The following points need to be described:

(1) Unless otherwise defined, like reference numerals refer to like meanings in the embodiments of the invention and the figures.

(2) The drawings of the embodiments of the present invention relate only to the structures related to the embodiments of the present invention, and other structures may refer to the general designs.

(3) In the drawings for describing embodiments of the present invention, some of the structures in the drawings may be exaggerated or reduced for clarity, i.e., the drawings are not drawn to actual scale.

(4) The embodiments of the invention and the features of the embodiments can be combined with each other to give new embodiments without conflict.

The foregoing is merely illustrative of the present invention, and the present invention is not limited thereto, and any person skilled in the art will readily recognize that variations or substitutions are within the scope of the present invention. Therefore, the protection scope of the present invention shall be subject to the protection scope of the claims.

Claims (6)

1. A translational mechanical gripper, comprising a connecting disc (1), said connecting disc (1) being mechanically connected with a robot, characterized in that it further comprises: the device comprises a fixed base (2), a first cylinder driving mechanism (3), a first swing arm (4), a second swing arm (5), a connecting bracket (6) and at least two clamping mechanisms (7); the fixed base (2) is mechanically connected with the connecting disc (1), the fixed base (2) is of a cuboid cavity structure, a piston rod (31) and a fixed ring (32) are arranged on the first cylinder driving mechanism (3), the first cylinder driving mechanism (3) is arranged in the cavity of the fixed base (2) and hinged with the fixed base (2) through the fixed ring (32), a connecting shaft (51) is arranged on the second swing arm (5), and one end of the piston rod (31) is hinged with the connecting shaft (51); the first swing arm (4) and the second swing arm (5) are hinged with the fixed base (2) and the connecting bracket (6) respectively and are used for realizing left-right swing under the drive of the first cylinder driving mechanism (3); the clamping mechanism (7) is arranged below the connecting support (6) and is mechanically connected with the connecting support, the clamping mechanism (7) comprises a second cylinder driving mechanism (71), end blocks (72) and clamping blocks (75), the front end and the rear end of the second cylinder driving mechanism (71) are respectively in driving connection with one end block (72), each end block (72) is connected with one clamping block (75), and the second cylinder driving mechanism (71) can drive the clamping blocks (75) to move to open and clamp the mechanical gripper.

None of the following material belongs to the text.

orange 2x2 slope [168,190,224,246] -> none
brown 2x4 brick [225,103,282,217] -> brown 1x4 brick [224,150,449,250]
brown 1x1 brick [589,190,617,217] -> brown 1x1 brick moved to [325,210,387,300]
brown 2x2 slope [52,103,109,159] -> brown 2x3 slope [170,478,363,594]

2. A translational mechanical gripper according to claim 1, characterized in that the gripping block (75) is provided with a protrusion (7501) for positioning the workpiece.

3. A translational mechanical gripper according to claim 1, characterized in that the first cylinder driving mechanism (3) is a single acting cylinder and the second cylinder driving mechanism (71) is a double acting cylinder.

4. A translational mechanical gripper according to claim 1, characterized in that the first swing arm (4) is parallel and of equal length to the second swing arm (5).

5. A translational mechanical gripper according to claim 1, characterized in that the gripping block (75) is further provided with a guiding surface (7502), the guiding surface (7502) being an inclined plane for guiding the workpiece.

6. A robot with a translational mechanical gripper, comprising: the translational mechanical gripper, the six-axis robot (8) according to any one of claims 1-5, wherein a mechanical arm (81) is arranged on the six-axis robot (8), and the tail end of the mechanical arm (81) is mechanically connected with the connecting disc (1).